まず、同機構の概要について、以下に説明する。

<目的>同機構は、国の財政投融資からの出資と民間からの出資を原資としてファンド事業を行う。2050年カーボンニュートラルの実現に向けて、脱炭素に資する多様な事業への投融資を行うことにより、脱炭素に必要な資金の流れを太く、速くし、経済社会の発展や地方創生への貢献、知見の集積や人材の育成など新たな価値の創造に貢献する。

<設立時出資金>204億円(民間82社(金融機関等57社、事業会社25社)から102億円、国の財政投融資(産業投資)から102億円) うち資本金が102億円、資本準備金が102億円

令和4年度の財投予算としては200億円が認められており、投融資の状況により追加出資(98億円まで)が可能。令和5年度財投予算(案)では、倍増の400億円の出資と新規として200億円の政府保証が認められている。

<投融資の対象となる事業分野例>

  • 再エネ発電、バイオマス燃料製造
  • 再エネ・蓄エネ・省エネなどの脱炭素関連の製品やサービス、それらに関する素材や部材の製造・販売
  • プラスチックのケミカルリサイクル、代替素材の開発
  • 森林整備を伴う林業再生、耕作放棄地での燃料製造

<支援基準>同機構が支援決定を行うに当たって従うべき基準(環境大臣告示)

  • 温室効果ガスの削減効果が高いこと。経済と環境の好循環の実現を踏まえたものであること。
  • 民間事業者の後押しとなること。民間事業者等の出資総額が機構からの出資額以上であること。
  • 収益確保が認められること
  • 地方公共団体や地域住民との適切なコミュニケーションを確保し、地方公共団体が示す環境配慮の考え方に従っていること

同機構の概要は以上のとおりである。これが全くの新規事業であればあまり違和感はないが、これまでの経緯を踏まえて考えるといくつかの問題点が指摘できる。

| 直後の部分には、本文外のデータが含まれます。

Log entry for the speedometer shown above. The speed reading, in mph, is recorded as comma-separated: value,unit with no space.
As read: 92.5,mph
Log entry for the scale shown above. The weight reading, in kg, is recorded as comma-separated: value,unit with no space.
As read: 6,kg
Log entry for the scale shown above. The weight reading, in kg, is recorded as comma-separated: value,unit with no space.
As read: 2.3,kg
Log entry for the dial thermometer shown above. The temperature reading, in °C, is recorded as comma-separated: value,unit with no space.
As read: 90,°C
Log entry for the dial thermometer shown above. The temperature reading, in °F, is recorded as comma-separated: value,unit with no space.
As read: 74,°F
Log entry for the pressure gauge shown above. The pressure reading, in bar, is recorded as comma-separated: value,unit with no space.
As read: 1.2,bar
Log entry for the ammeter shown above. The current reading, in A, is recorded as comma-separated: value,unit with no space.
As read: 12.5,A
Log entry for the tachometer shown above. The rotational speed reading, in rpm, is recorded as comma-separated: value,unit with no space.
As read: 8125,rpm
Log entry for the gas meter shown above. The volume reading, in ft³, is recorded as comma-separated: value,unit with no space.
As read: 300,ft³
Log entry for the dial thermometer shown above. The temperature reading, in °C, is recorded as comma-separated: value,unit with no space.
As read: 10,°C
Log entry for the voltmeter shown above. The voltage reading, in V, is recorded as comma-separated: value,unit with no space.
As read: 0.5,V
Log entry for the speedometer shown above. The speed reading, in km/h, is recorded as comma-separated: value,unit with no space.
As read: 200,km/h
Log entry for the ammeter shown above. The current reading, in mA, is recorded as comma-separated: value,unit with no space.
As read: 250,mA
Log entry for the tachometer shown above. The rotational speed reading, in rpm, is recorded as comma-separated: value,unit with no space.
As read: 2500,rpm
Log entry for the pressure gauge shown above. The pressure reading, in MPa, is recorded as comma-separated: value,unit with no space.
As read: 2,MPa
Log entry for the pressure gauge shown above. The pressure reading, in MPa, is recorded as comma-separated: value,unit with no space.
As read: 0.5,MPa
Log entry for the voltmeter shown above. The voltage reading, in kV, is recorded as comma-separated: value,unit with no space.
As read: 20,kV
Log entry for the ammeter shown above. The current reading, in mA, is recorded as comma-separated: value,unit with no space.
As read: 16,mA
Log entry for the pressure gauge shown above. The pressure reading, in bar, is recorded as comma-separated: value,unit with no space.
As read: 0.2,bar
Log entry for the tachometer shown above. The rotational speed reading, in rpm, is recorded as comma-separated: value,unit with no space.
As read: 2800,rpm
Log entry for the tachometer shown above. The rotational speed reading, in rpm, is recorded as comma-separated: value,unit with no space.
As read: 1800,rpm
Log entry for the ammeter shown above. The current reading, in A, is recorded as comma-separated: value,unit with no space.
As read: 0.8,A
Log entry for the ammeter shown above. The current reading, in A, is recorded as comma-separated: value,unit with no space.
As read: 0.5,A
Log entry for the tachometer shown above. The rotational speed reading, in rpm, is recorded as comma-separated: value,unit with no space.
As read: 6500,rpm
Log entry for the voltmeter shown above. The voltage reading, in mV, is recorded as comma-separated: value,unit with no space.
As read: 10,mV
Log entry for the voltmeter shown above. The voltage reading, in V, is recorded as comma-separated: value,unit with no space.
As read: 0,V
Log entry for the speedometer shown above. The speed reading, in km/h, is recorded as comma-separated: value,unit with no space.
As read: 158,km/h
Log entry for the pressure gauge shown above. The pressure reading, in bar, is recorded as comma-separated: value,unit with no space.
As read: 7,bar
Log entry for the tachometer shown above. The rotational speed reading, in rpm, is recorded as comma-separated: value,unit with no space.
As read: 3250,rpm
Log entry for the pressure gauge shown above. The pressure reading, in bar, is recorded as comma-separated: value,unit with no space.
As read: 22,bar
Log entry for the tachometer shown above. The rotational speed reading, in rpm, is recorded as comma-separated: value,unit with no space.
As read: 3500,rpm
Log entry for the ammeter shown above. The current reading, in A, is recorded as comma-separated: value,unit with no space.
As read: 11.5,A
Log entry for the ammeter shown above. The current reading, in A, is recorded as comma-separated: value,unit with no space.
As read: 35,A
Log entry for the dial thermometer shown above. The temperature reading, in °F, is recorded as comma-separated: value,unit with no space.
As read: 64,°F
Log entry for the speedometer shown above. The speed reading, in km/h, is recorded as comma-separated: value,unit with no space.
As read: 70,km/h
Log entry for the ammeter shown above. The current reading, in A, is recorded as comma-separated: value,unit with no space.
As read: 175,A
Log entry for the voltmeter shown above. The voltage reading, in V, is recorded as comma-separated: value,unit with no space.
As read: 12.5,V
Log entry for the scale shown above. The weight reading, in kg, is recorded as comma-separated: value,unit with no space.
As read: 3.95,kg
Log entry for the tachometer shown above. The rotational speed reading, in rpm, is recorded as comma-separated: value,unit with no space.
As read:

  • ① 本件ファンド事業については、その前身として2013年から一般社団法人グリーンファイナンス推進機構で行われてきた地域低炭素投資促進ファンド事業がある。全部で14件あるとされる官民ファンド事業(運営法人ベースでは16)の一つであるが、他のほとんどのファンドが法律に根拠を持ち、運営する法人の役員の選任等を含めた指導監督についての大臣の権限等が明確に規定されているのに対し、このファンドは法律に根拠を持たず、環境省が補助金交付要綱(補助金の交付についての決まりは定められるが、法人そのものの運営までは関与できない)で監督してきたものである。今回の温対法の改正法案の説明資料でも現行のファンドが法的な位置づけを持たないことから、その点を改めきちんと法律に位置付け、環境省としての指導監督を行っていくとしている点はある意味評価できるが、これまでの運営の危うさが指摘されるところである。
  • ② また、別の見方をすれば、一般社団法人グリーンファイナンス推進機構により低炭素投資については既に10年近くリスクマネーの供給をおこなってきているのであれば、今更新たに組織を整備し、民間からの出資を募り、事業を始めるのかとも思われるところである。2012年の固定価格買取制度の開始以降、我が国でも再生可能エネルギーの導入は飛躍的に拡大してきており、それに伴って民間によるリスクマネーの供給も進んできていると思われるところ(参考:令和3年度新エネ大賞資源エネルギー庁長官賞 北都銀行 地域の再エネ導入拡大に向けた北都銀行の挑戦)、国主導の事業の展開はかえって民間の活動機会を妨げるのではないかと危惧されるところである。上記の支援基準の詳細をさらに詰め、同機構と民間の役割の違いを明確にすべきと思われるところである。